EXERCISE INSTRUCTIONS: Make an exact copy of the entries below with the pictures removed.

EXCERPTED DATA:
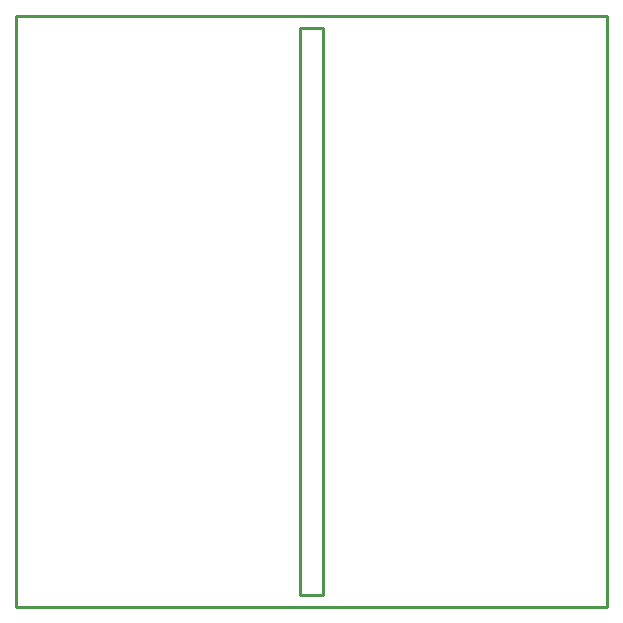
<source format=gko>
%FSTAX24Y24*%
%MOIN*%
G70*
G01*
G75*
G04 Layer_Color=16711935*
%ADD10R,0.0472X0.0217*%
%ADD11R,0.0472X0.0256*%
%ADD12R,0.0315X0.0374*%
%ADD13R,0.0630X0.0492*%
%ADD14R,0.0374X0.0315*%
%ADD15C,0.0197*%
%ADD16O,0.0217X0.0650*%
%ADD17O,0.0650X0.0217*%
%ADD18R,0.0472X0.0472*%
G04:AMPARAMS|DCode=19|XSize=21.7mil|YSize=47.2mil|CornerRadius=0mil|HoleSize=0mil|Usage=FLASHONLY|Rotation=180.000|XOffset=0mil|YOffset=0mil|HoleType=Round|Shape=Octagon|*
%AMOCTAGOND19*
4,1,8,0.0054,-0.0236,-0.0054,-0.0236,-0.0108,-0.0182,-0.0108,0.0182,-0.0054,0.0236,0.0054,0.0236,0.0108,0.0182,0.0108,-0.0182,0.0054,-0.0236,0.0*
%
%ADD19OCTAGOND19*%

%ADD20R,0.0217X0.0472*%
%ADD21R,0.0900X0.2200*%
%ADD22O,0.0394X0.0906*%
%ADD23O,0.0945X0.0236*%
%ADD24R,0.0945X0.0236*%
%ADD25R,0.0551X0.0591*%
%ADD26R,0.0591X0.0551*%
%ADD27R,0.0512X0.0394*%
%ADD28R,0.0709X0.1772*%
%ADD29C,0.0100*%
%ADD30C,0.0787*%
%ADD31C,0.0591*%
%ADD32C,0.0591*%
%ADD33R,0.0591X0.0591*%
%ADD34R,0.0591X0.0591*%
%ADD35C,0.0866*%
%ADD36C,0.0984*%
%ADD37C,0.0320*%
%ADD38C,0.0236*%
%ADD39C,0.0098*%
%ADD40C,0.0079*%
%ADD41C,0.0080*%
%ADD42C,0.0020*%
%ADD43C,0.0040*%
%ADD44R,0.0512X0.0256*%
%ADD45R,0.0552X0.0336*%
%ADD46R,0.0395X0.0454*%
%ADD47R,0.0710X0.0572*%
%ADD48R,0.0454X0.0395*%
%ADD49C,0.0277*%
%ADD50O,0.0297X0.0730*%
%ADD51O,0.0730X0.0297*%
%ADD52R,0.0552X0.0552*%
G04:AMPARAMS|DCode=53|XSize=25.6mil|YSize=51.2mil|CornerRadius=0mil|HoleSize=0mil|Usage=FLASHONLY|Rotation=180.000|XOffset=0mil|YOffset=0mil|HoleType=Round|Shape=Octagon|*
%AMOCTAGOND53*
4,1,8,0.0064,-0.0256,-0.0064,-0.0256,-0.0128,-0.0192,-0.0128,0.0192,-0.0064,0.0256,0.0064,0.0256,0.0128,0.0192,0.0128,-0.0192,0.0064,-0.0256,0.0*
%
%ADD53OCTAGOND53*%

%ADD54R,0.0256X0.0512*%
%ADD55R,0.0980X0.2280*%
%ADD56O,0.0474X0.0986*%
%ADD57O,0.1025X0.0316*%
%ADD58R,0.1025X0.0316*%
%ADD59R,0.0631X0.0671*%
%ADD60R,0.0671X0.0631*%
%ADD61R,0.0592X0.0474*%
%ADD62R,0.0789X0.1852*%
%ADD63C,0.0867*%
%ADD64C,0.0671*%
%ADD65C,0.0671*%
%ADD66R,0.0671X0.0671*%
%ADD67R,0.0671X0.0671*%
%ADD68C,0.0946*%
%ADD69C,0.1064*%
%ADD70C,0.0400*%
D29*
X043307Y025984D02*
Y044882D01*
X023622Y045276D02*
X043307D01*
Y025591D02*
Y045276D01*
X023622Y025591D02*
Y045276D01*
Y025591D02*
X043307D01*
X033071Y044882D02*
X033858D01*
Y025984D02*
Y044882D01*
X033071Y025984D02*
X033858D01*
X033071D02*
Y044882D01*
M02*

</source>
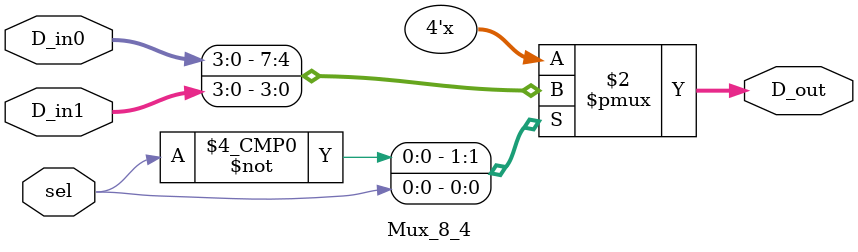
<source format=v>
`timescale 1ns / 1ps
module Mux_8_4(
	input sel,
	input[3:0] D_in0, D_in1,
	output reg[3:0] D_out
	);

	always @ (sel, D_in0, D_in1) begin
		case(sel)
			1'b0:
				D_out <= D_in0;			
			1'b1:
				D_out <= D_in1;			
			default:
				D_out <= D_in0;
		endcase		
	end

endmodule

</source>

SOLVED PROBLEM:
<source format=gko>
%FSTAX24Y24*%
%MOIN*%
G70*
G01*
G75*
G04 Layer_Color=16711935*
%ADD10R,0.0472X0.0217*%
%ADD11R,0.0472X0.0256*%
%ADD12R,0.0315X0.0374*%
%ADD13R,0.0630X0.0492*%
%ADD14R,0.0374X0.0315*%
%ADD15C,0.0197*%
%ADD16O,0.0217X0.0650*%
%ADD17O,0.0650X0.0217*%
%ADD18R,0.0472X0.0472*%
G04:AMPARAMS|DCode=19|XSize=21.7mil|YSize=47.2mil|CornerRadius=0mil|HoleSize=0mil|Usage=FLASHONLY|Rotation=180.000|XOffset=0mil|YOffset=0mil|HoleType=Round|Shape=Octagon|*
%AMOCTAGOND19*
4,1,8,0.0054,-0.0236,-0.0054,-0.0236,-0.0108,-0.0182,-0.0108,0.0182,-0.0054,0.0236,0.0054,0.0236,0.0108,0.0182,0.0108,-0.0182,0.0054,-0.0236,0.0*
%
%ADD19OCTAGOND19*%

%ADD20R,0.0217X0.0472*%
%ADD21R,0.0900X0.2200*%
%ADD22O,0.0394X0.0906*%
%ADD23O,0.0945X0.0236*%
%ADD24R,0.0945X0.0236*%
%ADD25R,0.0551X0.0591*%
%ADD26R,0.0591X0.0551*%
%ADD27R,0.0512X0.0394*%
%ADD28R,0.0709X0.1772*%
%ADD29C,0.0100*%
%ADD30C,0.0787*%
%ADD31C,0.0591*%
%ADD32C,0.0591*%
%ADD33R,0.0591X0.0591*%
%ADD34R,0.0591X0.0591*%
%ADD35C,0.0866*%
%ADD36C,0.0984*%
%ADD37C,0.0320*%
%ADD38C,0.0236*%
%ADD39C,0.0098*%
%ADD40C,0.0079*%
%ADD41C,0.0080*%
%ADD42C,0.0020*%
%ADD43C,0.0040*%
%ADD44R,0.0512X0.0256*%
%ADD45R,0.0552X0.0336*%
%ADD46R,0.0395X0.0454*%
%ADD47R,0.0710X0.0572*%
%ADD48R,0.0454X0.0395*%
%ADD49C,0.0277*%
%ADD50O,0.0297X0.0730*%
%ADD51O,0.0730X0.0297*%
%ADD52R,0.0552X0.0552*%
G04:AMPARAMS|DCode=53|XSize=25.6mil|YSize=51.2mil|CornerRadius=0mil|HoleSize=0mil|Usage=FLASHONLY|Rotation=180.000|XOffset=0mil|YOffset=0mil|HoleType=Round|Shape=Octagon|*
%AMOCTAGOND53*
4,1,8,0.0064,-0.0256,-0.0064,-0.0256,-0.0128,-0.0192,-0.0128,0.0192,-0.0064,0.0256,0.0064,0.0256,0.0128,0.0192,0.0128,-0.0192,0.0064,-0.0256,0.0*
%
%ADD53OCTAGOND53*%

%ADD54R,0.0256X0.0512*%
%ADD55R,0.0980X0.2280*%
%ADD56O,0.0474X0.0986*%
%ADD57O,0.1025X0.0316*%
%ADD58R,0.1025X0.0316*%
%ADD59R,0.0631X0.0671*%
%ADD60R,0.0671X0.0631*%
%ADD61R,0.0592X0.0474*%
%ADD62R,0.0789X0.1852*%
%ADD63C,0.0867*%
%ADD64C,0.0671*%
%ADD65C,0.0671*%
%ADD66R,0.0671X0.0671*%
%ADD67R,0.0671X0.0671*%
%ADD68C,0.0946*%
%ADD69C,0.1064*%
%ADD70C,0.0400*%
D29*
X043307Y025984D02*
Y044882D01*
X023622Y045276D02*
X043307D01*
Y025591D02*
Y045276D01*
X023622Y025591D02*
Y045276D01*
Y025591D02*
X043307D01*
X033071Y044882D02*
X033858D01*
Y025984D02*
Y044882D01*
X033071Y025984D02*
X033858D01*
X033071D02*
Y044882D01*
M02*

</source>
<source format=v>
`timescale 1ns / 1ps
module Mux_8_4(
	input sel,
	input[3:0] D_in0, D_in1,
	output reg[3:0] D_out
	);

	always @ (sel, D_in0, D_in1) begin
		case(sel)
			1'b0:
				D_out <= D_in0;			
			1'b1:
				D_out <= D_in1;			
			default:
				D_out <= D_in0;
		endcase		
	end

endmodule

</source>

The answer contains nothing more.